TransDigm enters a $4 billion agreement to buy Esterline Technologies

TransDigm Group Incorporated has recently entered into a definitive agreement with Esterline Technologies Corporation according to which, TransDigm will acquire all of Esterline’s outstanding shares of common stock for $122.50 per share. It will be an all cash transaction valued at nearly $4 billion, including the assumption of debt.

The Boards of Directors of both the companies have approved the deal, credible sources confirmed. TransDigm is looking to finance the acquisition primarily through the approx. $2 billion cash on hand and by incurring new term loans, while anticipating that the acquisition will be modestly accretive to the adjusted earnings per share of the company within the first year of ownership.

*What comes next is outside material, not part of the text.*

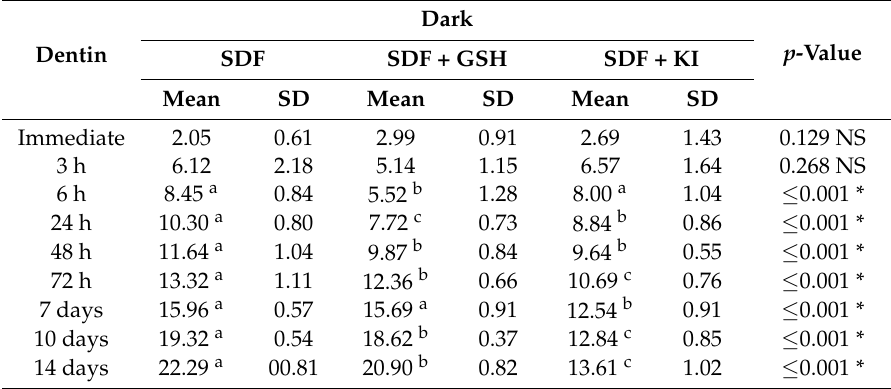
Table 4. Mean and SD for ΔE for different tested groups at all of the time intervals within dentin under dark conditions.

For the record, by acquiring Esterline TransDigm would expand its platform of sole source and proprietary content for the defense and aerospace sectors, together with substantial aftermarket exposure. Esterline is known as a leader in specialized manufacturing for these sectors with projected fiscal year 2018 revenues of approximately $2.0 billion.

TransDigm’s Executive Chairman, W Nicholas Howley said in a statement that buying Esterline fits well with the consistent and focused business strategy of TransDigm. He is confident Esterline’s leading position and TransDigm’s proven record in driving performance will enable the company to deliver to its investors returns that are similar to private equity.

Combining with TransDigm has offered improved value for Esterline shareholders and this deal could be the best possible result for its stakeholders as well, insisted Esterline President and CEO, Custis Reusser. He added that together, the two companies will be well-poised to achieve success across the global market they serve.

Sources informed that the deal is subject to customary closing conditions, which includes approval from Esterline stockholders and the receipt of necessary regulatory approvals. The transaction is expected to be completed by the second half of calendar year 2019.